In its first years of operation, the Muar State Railway was estimated to own 3 steam locomotives: On 28 January 1889, as construction of the railroad was underway, the first two locomotives were ordered from Black, Hawthorn & Co bearing works numbers 962 and 963; the third Black, Hawthorn & Co locomotive bearing works number 1017 was ordered later on 5 July 1890. During World War I, new locomotives from the United States were procured.

The trainsets of the MSR were originally planned for mixed use, consisting of an engine, 5 passenger coaches with outward facing seats (divided into first class, second class and third class), three goods vans and two further vans. This gave each trainset the ability to transport both freights and passengers, which partially contributed to the MSR's initial success.

The fare for passengers was five cents per mile. As agreed in 1887, free transportation was to be given to school children who went to Bandar Maharani's English school.

== Operation and decline ==
The Muar State Railway was financially successful due largely to high demand. In 1915, income for the MSR reached $ 86,701.92 compared to an expenditure of $63,216.77.

Numerous factors were attributed to the increase in demand. As the MSR was operational during its early years, the growth of economic activities in Muar, coupled with a cessation of sea transport, fueled demands for MSR's train services. In addition, the MSR's decision to utilise train sets accommodating both freights and passengers helped improve frequency of services and maximised each locomotive's potential. By the time the MSR was extended to Sungai Pulai in 1894, the MSR train ran five times a day.

The MSR suffered several technical difficulties throughout its service. In its later years, it became known soft ground under the line left parts of the MSR line vulnerable to collapse, resulting in the need to pile the ground each time a train passed through the areas and contributing to the line's increasing expenditure.

By the 1920s, profitability of the MSR declined as the MSR's rolling stock were aging while maintenance costs on the railway and stations were increasing. The MSR also faced competition from newly introduced road transport: Jalan Abdul Rahman, currently Jalan Temenggong Ahmad, a road between Bandar Maharani and Parit Jawa, opened in 1925 and rendered the MSR redundant. Lagging behind road-based vehicles, the MSR finally ceased operation in 1929.

== Legacy ==

The Muar State Railway was the last state-run railway to operate in Johor. By 1915, other state run railway operators such as Perak Railway and Selangor Railway have consolidated to form the Federated Malay States Railways (FMSR), which went on to extend its existing lines in Perak and Selangor to the north, south and east in Malaya. Under an agreement with the FMSR, the Johor state government participated in the development of the FMSR line by forming Johore Railway (JR), which undertook the construction of the Johor segment of the mainline from its boundary with Negeri Sembilan to Johor Bahru, before allowing itself to be absorbed into the FMSR in 1912. While Johor received FMSR train services upon completion of the line in 1909, the FMSR line bypassed all urban centres in Muar, leaving the MSR line unconnected to the wider FMSR network. Following the absorption of JR into the FMSR, the MSR remained in service for an additional 17 years before its closure.

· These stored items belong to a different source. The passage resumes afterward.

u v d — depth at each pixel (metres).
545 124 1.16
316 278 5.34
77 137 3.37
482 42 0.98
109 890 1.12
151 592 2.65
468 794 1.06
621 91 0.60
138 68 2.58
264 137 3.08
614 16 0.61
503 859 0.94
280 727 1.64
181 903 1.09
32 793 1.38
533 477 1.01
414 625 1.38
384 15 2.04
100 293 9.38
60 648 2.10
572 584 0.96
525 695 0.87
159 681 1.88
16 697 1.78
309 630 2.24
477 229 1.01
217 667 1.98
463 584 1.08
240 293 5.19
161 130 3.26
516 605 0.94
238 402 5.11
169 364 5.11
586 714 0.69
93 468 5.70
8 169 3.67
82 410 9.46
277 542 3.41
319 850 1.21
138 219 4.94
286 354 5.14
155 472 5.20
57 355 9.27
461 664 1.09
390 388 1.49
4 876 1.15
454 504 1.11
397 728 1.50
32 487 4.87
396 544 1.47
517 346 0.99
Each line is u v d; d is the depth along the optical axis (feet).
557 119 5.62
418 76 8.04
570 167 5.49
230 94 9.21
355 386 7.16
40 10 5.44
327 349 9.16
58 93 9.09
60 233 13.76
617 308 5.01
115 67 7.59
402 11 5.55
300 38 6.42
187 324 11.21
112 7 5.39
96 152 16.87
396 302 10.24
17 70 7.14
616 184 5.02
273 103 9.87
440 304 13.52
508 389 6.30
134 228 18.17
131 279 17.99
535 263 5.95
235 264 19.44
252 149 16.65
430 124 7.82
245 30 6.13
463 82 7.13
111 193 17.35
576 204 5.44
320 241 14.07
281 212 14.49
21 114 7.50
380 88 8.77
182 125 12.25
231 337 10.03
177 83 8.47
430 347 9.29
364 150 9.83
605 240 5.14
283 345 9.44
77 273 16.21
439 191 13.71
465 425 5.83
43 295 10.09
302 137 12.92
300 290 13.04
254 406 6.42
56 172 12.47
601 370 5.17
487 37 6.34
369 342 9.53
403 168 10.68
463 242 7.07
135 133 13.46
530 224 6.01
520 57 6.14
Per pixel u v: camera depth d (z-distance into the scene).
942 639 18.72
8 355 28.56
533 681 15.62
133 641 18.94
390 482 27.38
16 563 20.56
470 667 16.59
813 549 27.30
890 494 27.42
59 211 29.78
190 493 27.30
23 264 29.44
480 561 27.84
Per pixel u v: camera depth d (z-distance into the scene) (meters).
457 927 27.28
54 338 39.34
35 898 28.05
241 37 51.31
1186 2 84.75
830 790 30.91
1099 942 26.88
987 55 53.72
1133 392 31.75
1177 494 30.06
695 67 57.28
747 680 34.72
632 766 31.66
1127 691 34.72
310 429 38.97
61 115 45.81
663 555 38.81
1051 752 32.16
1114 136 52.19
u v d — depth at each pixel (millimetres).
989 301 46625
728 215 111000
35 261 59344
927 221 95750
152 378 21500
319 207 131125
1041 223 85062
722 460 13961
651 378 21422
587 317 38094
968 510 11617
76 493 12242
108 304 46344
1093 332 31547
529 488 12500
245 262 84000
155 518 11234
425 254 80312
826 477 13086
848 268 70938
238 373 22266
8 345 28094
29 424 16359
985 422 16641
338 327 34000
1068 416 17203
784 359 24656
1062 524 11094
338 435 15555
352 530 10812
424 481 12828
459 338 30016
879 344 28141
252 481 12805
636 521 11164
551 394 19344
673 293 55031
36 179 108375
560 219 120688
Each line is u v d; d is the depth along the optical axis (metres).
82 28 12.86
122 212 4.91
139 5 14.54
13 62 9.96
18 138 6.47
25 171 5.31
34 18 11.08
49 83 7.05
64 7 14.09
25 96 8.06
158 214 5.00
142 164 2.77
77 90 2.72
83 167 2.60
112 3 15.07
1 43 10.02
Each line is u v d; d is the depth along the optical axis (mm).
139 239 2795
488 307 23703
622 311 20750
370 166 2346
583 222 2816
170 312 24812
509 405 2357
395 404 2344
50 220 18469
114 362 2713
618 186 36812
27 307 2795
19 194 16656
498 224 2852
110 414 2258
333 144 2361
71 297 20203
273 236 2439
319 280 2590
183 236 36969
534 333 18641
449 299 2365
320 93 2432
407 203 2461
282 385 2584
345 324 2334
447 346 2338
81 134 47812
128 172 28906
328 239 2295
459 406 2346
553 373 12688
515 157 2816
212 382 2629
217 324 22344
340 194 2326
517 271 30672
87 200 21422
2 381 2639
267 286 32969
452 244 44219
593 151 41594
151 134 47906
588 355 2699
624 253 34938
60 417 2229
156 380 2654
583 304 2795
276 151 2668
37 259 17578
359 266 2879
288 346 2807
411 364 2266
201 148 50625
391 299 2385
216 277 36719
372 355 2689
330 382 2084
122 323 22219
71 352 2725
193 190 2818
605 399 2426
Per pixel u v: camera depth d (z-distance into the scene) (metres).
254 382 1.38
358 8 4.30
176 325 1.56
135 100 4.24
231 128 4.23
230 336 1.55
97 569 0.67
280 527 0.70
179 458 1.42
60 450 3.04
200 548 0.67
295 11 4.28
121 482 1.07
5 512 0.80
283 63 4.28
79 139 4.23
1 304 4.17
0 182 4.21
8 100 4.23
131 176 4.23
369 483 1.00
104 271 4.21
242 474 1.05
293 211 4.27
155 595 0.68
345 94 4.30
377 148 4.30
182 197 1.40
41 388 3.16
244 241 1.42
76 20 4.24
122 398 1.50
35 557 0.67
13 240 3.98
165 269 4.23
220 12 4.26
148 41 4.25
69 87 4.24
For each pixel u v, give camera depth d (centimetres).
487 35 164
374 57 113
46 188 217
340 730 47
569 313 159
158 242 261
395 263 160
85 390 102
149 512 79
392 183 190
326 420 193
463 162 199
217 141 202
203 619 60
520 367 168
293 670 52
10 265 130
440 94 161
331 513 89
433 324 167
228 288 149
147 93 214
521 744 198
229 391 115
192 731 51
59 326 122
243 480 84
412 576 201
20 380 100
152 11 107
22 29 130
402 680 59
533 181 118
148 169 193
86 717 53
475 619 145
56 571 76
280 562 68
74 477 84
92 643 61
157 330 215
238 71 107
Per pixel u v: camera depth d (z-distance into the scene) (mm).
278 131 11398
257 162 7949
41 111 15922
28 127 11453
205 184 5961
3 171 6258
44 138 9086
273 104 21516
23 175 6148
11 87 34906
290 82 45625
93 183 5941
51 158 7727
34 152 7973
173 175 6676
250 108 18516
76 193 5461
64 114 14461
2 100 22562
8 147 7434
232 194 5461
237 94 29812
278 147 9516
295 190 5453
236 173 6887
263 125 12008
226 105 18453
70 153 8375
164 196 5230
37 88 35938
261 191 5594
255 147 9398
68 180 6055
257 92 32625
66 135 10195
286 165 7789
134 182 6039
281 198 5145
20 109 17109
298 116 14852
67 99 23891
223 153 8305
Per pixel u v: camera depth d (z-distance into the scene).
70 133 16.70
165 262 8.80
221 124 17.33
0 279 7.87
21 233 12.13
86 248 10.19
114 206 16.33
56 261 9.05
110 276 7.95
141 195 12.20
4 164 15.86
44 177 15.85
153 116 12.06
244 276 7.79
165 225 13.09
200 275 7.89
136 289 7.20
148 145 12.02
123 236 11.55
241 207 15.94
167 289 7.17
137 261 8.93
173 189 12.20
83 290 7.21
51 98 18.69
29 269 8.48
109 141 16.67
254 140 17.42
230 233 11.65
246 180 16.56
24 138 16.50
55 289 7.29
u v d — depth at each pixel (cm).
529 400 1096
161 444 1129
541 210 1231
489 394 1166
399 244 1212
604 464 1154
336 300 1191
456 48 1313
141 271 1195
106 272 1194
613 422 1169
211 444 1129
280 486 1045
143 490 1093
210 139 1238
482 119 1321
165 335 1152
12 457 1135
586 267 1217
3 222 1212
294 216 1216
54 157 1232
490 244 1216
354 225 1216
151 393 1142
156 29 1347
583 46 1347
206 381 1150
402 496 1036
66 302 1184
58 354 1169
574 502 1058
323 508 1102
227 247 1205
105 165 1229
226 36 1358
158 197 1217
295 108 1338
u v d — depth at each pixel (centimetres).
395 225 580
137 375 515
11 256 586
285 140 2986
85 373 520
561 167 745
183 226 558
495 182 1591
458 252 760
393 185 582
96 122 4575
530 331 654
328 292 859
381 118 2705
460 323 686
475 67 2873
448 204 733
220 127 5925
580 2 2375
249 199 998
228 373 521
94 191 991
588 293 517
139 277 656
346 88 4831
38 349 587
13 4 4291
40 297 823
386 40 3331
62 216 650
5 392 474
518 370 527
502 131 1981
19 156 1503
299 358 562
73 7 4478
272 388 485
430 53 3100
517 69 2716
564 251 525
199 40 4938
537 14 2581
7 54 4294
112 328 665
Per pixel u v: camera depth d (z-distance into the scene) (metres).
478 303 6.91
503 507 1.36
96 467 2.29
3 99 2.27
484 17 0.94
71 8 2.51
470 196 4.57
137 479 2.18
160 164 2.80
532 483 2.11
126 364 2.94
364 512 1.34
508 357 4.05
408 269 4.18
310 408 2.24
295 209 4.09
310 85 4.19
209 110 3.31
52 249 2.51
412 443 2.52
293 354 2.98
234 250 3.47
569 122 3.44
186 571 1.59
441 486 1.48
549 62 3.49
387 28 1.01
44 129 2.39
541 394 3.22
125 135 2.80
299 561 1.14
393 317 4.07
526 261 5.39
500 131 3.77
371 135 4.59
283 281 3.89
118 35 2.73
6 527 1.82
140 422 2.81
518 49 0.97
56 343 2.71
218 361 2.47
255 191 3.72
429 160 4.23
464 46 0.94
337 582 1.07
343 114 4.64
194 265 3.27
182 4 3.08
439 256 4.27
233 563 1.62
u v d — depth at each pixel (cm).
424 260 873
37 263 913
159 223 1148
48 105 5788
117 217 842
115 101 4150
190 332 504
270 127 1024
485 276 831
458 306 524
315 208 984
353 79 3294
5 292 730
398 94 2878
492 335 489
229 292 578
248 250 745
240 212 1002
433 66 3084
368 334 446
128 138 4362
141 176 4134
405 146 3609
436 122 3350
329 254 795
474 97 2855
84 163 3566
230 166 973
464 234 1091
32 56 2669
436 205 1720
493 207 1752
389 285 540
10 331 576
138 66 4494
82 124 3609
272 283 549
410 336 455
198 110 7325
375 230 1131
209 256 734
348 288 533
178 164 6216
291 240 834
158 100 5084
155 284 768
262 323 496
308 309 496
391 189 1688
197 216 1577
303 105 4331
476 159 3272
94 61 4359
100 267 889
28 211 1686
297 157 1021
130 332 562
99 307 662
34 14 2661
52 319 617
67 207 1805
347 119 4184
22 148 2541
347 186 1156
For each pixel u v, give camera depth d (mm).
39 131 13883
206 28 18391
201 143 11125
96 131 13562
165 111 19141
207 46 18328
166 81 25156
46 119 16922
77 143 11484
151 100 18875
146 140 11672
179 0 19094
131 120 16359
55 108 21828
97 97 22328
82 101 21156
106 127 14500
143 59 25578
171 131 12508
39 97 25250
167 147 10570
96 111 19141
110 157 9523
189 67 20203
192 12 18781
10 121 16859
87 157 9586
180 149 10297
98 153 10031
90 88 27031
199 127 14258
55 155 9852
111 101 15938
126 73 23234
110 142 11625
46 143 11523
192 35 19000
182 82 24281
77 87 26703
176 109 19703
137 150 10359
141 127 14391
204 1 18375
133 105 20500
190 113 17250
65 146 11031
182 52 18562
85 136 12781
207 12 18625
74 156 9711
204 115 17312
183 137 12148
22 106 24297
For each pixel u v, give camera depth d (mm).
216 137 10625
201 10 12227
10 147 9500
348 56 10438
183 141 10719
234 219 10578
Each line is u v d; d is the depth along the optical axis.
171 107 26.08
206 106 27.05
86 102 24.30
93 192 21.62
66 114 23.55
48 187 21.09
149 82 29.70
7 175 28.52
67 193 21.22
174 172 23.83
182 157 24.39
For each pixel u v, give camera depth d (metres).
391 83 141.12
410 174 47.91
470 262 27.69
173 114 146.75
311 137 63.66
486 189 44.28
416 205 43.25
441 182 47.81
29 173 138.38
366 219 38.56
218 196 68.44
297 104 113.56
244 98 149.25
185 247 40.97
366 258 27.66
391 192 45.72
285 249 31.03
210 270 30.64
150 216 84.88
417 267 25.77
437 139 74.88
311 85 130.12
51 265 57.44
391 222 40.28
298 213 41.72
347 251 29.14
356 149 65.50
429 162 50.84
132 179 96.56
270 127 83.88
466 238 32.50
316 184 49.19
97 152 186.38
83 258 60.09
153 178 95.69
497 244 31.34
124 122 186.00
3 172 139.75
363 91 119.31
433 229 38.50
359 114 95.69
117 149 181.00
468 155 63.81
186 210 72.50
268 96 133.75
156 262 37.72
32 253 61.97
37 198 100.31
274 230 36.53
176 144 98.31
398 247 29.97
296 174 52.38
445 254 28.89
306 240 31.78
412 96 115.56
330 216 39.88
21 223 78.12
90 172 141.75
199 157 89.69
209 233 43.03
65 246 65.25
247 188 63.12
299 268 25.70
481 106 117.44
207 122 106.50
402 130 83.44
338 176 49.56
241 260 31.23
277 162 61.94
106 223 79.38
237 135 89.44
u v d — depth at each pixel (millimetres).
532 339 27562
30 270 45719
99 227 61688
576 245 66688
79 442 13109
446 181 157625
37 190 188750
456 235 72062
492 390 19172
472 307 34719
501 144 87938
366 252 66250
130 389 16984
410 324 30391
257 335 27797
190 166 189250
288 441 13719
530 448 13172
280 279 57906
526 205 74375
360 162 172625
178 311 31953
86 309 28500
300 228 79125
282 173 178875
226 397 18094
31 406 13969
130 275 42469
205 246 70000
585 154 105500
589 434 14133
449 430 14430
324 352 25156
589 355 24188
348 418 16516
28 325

Little remains of the MSR line and stations. Following its closure, most of the railway system were demolished or paved over. While the fate of the MSR's rolling stock is largely unknown; only one MSR locomotive of unknown specification serves as a permanent display in a park in Muar town. Close inspection reveals this to be a crude fabrication using steel sheeting mounted on concrete stands, the only genuine parts being some wheels and couplings, put together as a children's toy.

To date, Muar today has no railway service; the closest station is in Segamat. A stop in Muar was planned for the Kuala Lumpur-Singapore high speed railway before its eventual cancellation in 2021.